Ihagee kept right on making 35mm Exaktas until about 1970. After then the name appeared on other cameras, but those weren't made by Ihagee.

In all those years Exaktas hardly changed. They introduced their first instant-return mirror in 1966. Exakta's advertising spun this as "perfected, no need to change", but it was also the stubbornness of the post-War German camera companies, seen also, for example, in Zeiss Ikon's fixation on leaf-shutters.

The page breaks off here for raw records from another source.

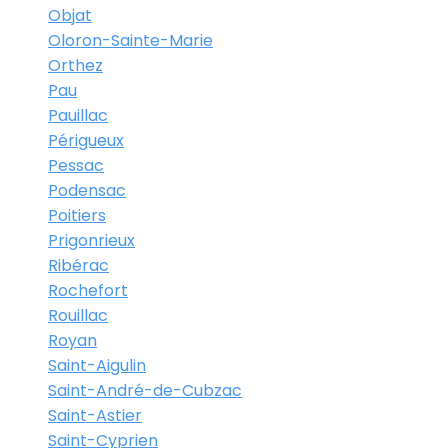
Objat
Oloron-Sainte-Marie
Orthez
Pau
Pauillac
Périgueux
Pessac
Podensac
Poitiers
Prigonrieux
Ribérac
Rochefort
Rouillac
Royan
Saint-Aigulin
Saint-André-de-Cubzac
Saint-Astier
Saint-Cyprien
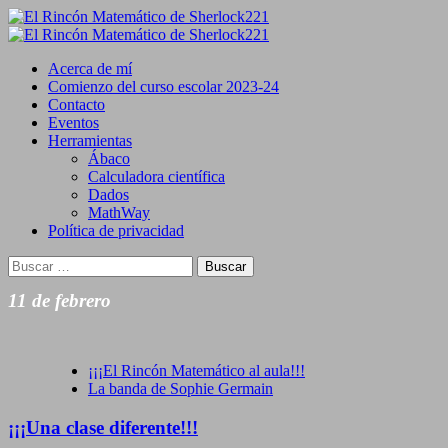
Saltar
al
Primary
contenido
Menu
Acerca de mí
Comienzo del curso escolar 2023-24
Contacto
Eventos
Herramientas
Ábaco
Calculadora científica
Dados
MathWay
Política de privacidad
Buscar:
11 de febrero
¡¡¡El Rincón Matemático al aula!!!
La banda de Sophie Germain
¡¡¡Una clase diferente!!!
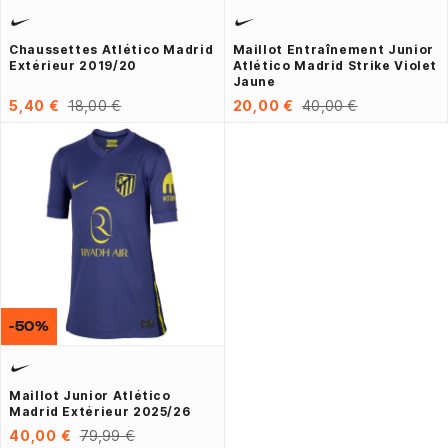
Chaussettes Atlético Madrid
Maillot Entraînement Junior
Extérieur 2019/20
Atlético Madrid Strike Violet
Jaune
5,40 €
18,00 €
20,00 €
40,00 €
-50%
Maillot Junior Atlético
Madrid Extérieur 2025/26
40,00 €
79,99 €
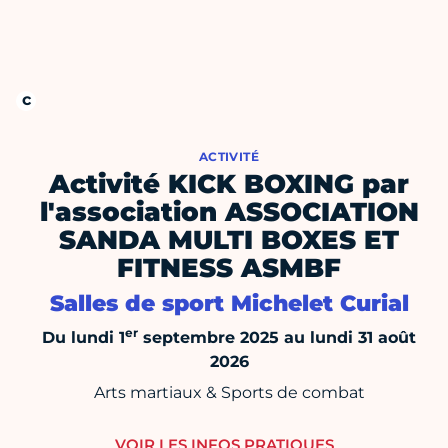
ACTIVITÉ
Activité KICK BOXING par
l'association ASSOCIATION
SANDA MULTI BOXES ET
FITNESS ASMBF
Salles de sport Michelet Curial
er
Du lundi 1
septembre 2025 au lundi 31 août
2026
Arts martiaux & Sports de combat
VOIR LES INFOS PRATIQUES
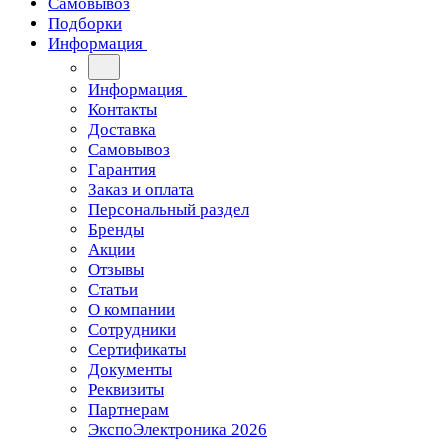
Самовывоз
Подборки
Информация
Информация
Контакты
Доставка
Самовывоз
Гарантия
Заказ и оплата
Персональный раздел
Бренды
Акции
Отзывы
Статьи
О компании
Сотрудники
Сертификаты
Документы
Реквизиты
Партнерам
ЭкспоЭлектроника 2026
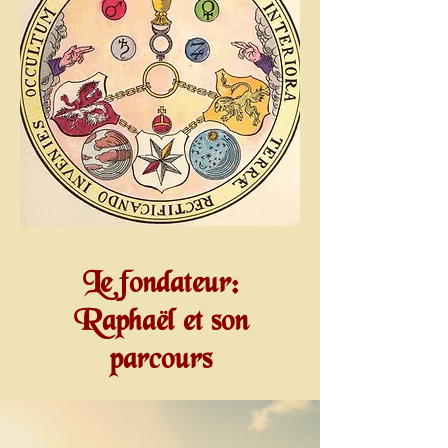
Le fondateur:
Raphaël et son
parcours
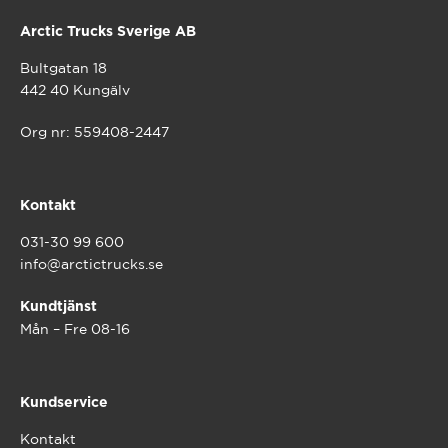
Arctic Trucks Sverige AB
Bultgatan 18
442 40 Kungälv
Org nr: 559408-2447
Kontakt
031-30 99 600
info@arctictrucks.se
Kundtjänst
Mån – Fre 08-16
Kundservice
Kontakt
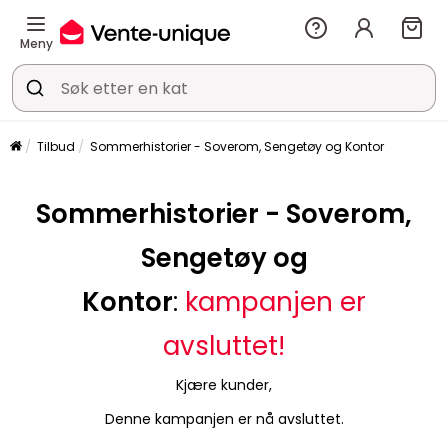
Meny
Tilbud
Sommerhistorier - Soverom, Sengetøy og Kontor
Sommerhistorier - Soverom,
Sengetøy og
Kontor
:
kampanjen er
avsluttet!
Kjære kunder,
Denne kampanjen er nå avsluttet.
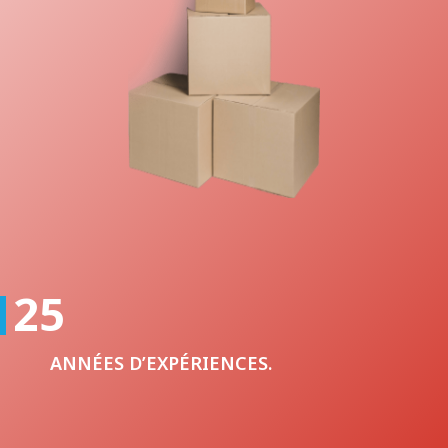
25
ANNÉES D’EXPÉRIENCES.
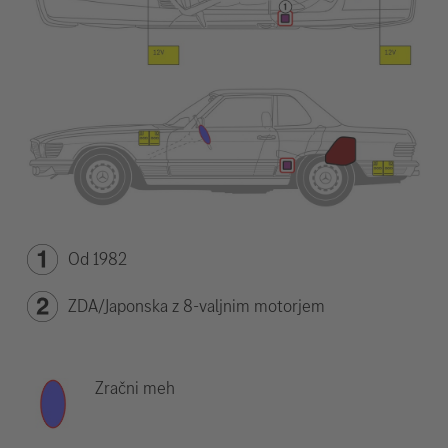
Od 1982
ZDA/Japonska z 8-valjnim motorjem
Zračni meh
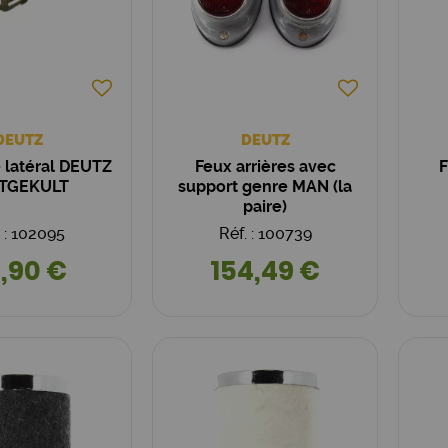
DEUTZ
DEUTZ
latéral DEUTZ
Feux arrières avec
F
TGEKULT
support genre MAN (la
paire)
. : 102095
Réf. : 100739
,90 €
154,49 €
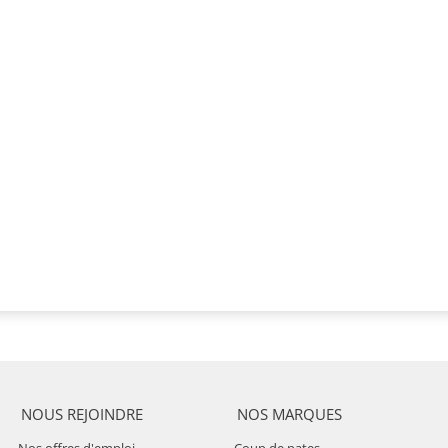
NOUS REJOINDRE
NOS MARQUES
Nos offres d'emploi
Coup de pates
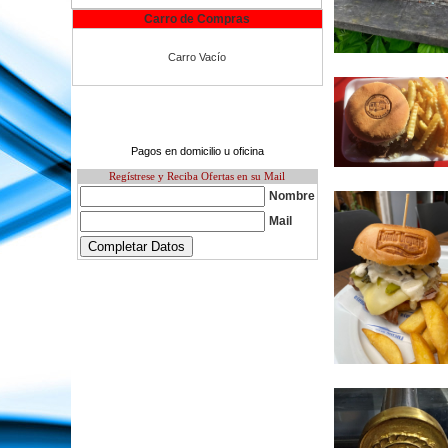
Carro de Compras
Carro Vacío
Pagos en domicilio u oficina
Regístrese y Reciba Ofertas en su Mail
Nombre
Mail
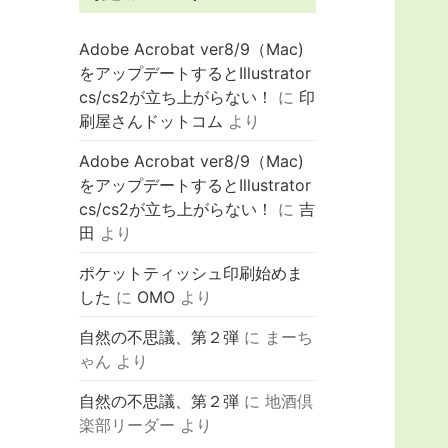
Adobe Acrobat ver8/9（Mac)
をアップデートするとIllustrator
cs/cs2が立ち上がらない！
に
印
刷屋さんドットコム
より
Adobe Acrobat ver8/9（Mac)
をアップデートするとIllustrator
cs/cs2が立ち上がらない！
に
吉
田
より
ポケットティッシュ印刷始めま
した
に
OMO
より
自然の不思議、第２弾
に
まーち
ゃん
より
自然の不思議、第２弾
に
地酒倶
楽部リーダー
より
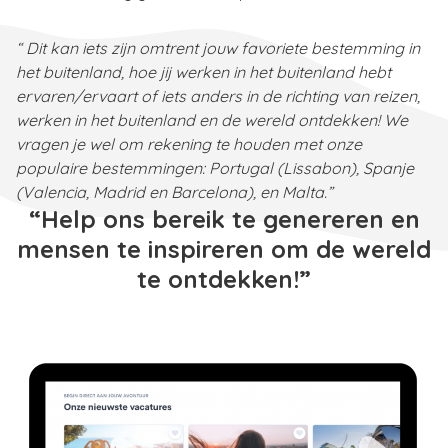
“ Dit kan iets zijn omtrent jouw favoriete bestemming in
het buitenland, hoe jij werken in het buitenland hebt
ervaren/ervaart of iets anders in de richting van reizen,
werken in het buitenland en de wereld ontdekken! We
vragen je wel om rekening te houden met onze
populaire bestemmingen: Portugal (Lissabon), Spanje
(Valencia, Madrid en Barcelona), en Malta.”
“
Help ons bereik te genereren en
mensen te inspireren om de wereld
te ontdekken!”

Probably in Exakta's case the criticism is unfair. SLR's didn't really start to catch on until the late 1950s, and all during that time Exakta's technology was up-to-date. Their cameras only started to seem old-fashioned in the 1960s, after the Nikon F came out and the Japanese manufacturers all seemed to offer instant-return mirrors, instant-reopening diaphragms, and through-the-lens (TTL) metering. But East Germany in the 1960s, in the height of the cold war, was no place to innovate, especially in a state-controlled company. (Zeiss Ikon West didn't have that excuse.) By the end of the 1960s all of the German companies were fading, East and West, done in by Japanese innovation in features, quality, and prices.

Some more photos:

Here's my 1936/1937 Kiné Exakta next to my Varex VX:

There's lots of information about Exakta on the web, but here are the three of the best links:

I've never actually used my two Exaktas or my Exa, so I can't say how they operate in practice. My best guess is that they were OK for their time, but it's easy to see why a rangefinder would be much better than a waist-level finder, although maybe not with lenses greater than 135mm or so. The pentaprism, like the one on my 1952 Varex VX, made a huge improvement, although mirror blackout was still annoying—no way to know if you got the shot.

When I bought my first SLR, a Konica FP, in 1963 or 1964, I remember knowing about Exaktas because they were heavily advertised in the issues of Popular Photography that I read over and over as a teenager. But I thought of them as antiquated back then. Now, from the distance of 50 years, I think that was about right.